How carbon dioxide decreased
Carbon dioxide came out of the atmosphere by several routes — and much of that carbon is still locked away today:
- Dissolving in the oceans. CO2 is soluble; it dissolved in the new oceans and carbonates precipitated as sediments.
- Photosynthesis. Algae and plants absorbed CO2 as they grew.
- Sedimentary rocks. Marine organisms used carbonates to build shells and skeletons; when they died these formed limestone and other carbonate rocks. (This and the dissolving route above are two faces of the same idea — carbon locked into carbonate rock.)
- Fossil fuels (storage). Carbon that photosynthesis had already taken from the air — in the remains of plants and plankton — was buried under sediment and, over millions of years under heat and pressure, turned into coal, crude oil and natural gas, locking that carbon underground.
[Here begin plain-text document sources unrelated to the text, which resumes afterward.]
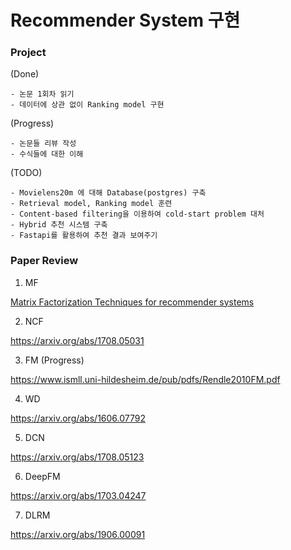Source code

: 
# Recommender System 구현

### Project
(Done)

    - 논문 1회차 읽기
    - 데이터에 상관 없이 Ranking model 구현

(Progress)

    - 논문들 리뷰 작성
    - 수식들에 대한 이해


(TODO)

    - Movielens20m 에 대해 Database(postgres) 구축
    - Retrieval model, Ranking model 훈련
    - Content-based filtering을 이용하여 cold-start problem 대처
    - Hybrid 추천 시스템 구축
    - Fastapi를 활용하여 추천 결과 보여주기


### Paper Review

1. MF

[Matrix Factorization Techniques for recommender systems](https://velog.io/@smsm8898/Paper-Review-Matrix-Factoriztion)


2. NCF 

https://arxiv.org/abs/1708.05031

3. FM (Progress)

https://www.ismll.uni-hildesheim.de/pub/pdfs/Rendle2010FM.pdf

4. WD

https://arxiv.org/abs/1606.07792

5. DCN

https://arxiv.org/abs/1708.05123

6. DeepFM

https://arxiv.org/abs/1703.04247

7. DLRM

https://arxiv.org/abs/1906.00091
So the carbon from the early CO2 is now stored in oceans, limestone and fossil fuels. (Burning those fossil fuels today releases it again — section 5.)
- Saying plants produced the first oxygen. It was algae first (~2.7 billion years ago); plants came later.
- An unbalanced photosynthesis equation. Keep the 6s: 6CO2 + 6H2O → C6H12O6 + 6O2.
- Only giving one route for CO2. Higher-mark questions want several: dissolving in oceans, photosynthesis, sedimentary rocks and fossil fuels.
🧪 Exam-style questions
Which process increased the amount of oxygen in the atmosphere? Tick (✓) one box.
Which organisms first produced oxygen, about 2.7 billion years ago? Tick (✓) one box.
Which of these “locked up” carbon from the early atmosphere underground? Tick (✓) one box.
In photosynthesis, carbon dioxide and water react to form oxygen and which other product? Tick (✓) one box.
The percentages of carbon dioxide and oxygen have changed from Earth’s early atmosphere to Earth’s atmosphere today. Explain the processes that led to these changes. This is a levels-of-response question — identify the processes, then link them into a clear account of how CO2 fell and O2 rose. Plan, then compare.
Show a model answer
How it is marked (levels of response):
- Level 3 (5–6): relevant points (reasons / causes) are identified, given in detail and logically linked to form a clear account. AO2
- Level 2 (3–4): relevant points (reasons / causes) are identified, and there are attempts at logical linking; the account is not fully clear. AO1
- Level 1 (1–2): points are identified and stated simply, but their relevance is not clear and there is no attempt at logical linking.
Indicative content — carbon dioxide decreased because:
- it dissolved in the newly-formed oceans;
- it was used by photosynthesising algae and plants, which removed it from the air (and that carbon was then locked away);
- it became locked in sedimentary rocks — carbonates such as limestone formed from the shells and skeletons of marine organisms;
- it became locked in fossil fuels (coal, crude oil and natural gas) formed from buried plant and plankton remains.
Indicative content — oxygen increased because:
- algae first, and later plants, produced oxygen by photosynthesis: 6CO2 + 6H2O → C6H12O6 + 6O2;
- as algae and plants spread, oxygen gradually built up in the atmosphere.
Conclusion (needed for Level 3): the same process — photosynthesis — both removed carbon dioxide and released oxygen; alongside CO2 dissolving in the oceans and being locked into rocks and fossil fuels, this is why CO2 fell from a high level in the early atmosphere to a small proportion today while O2 rose to about one-fifth of the air.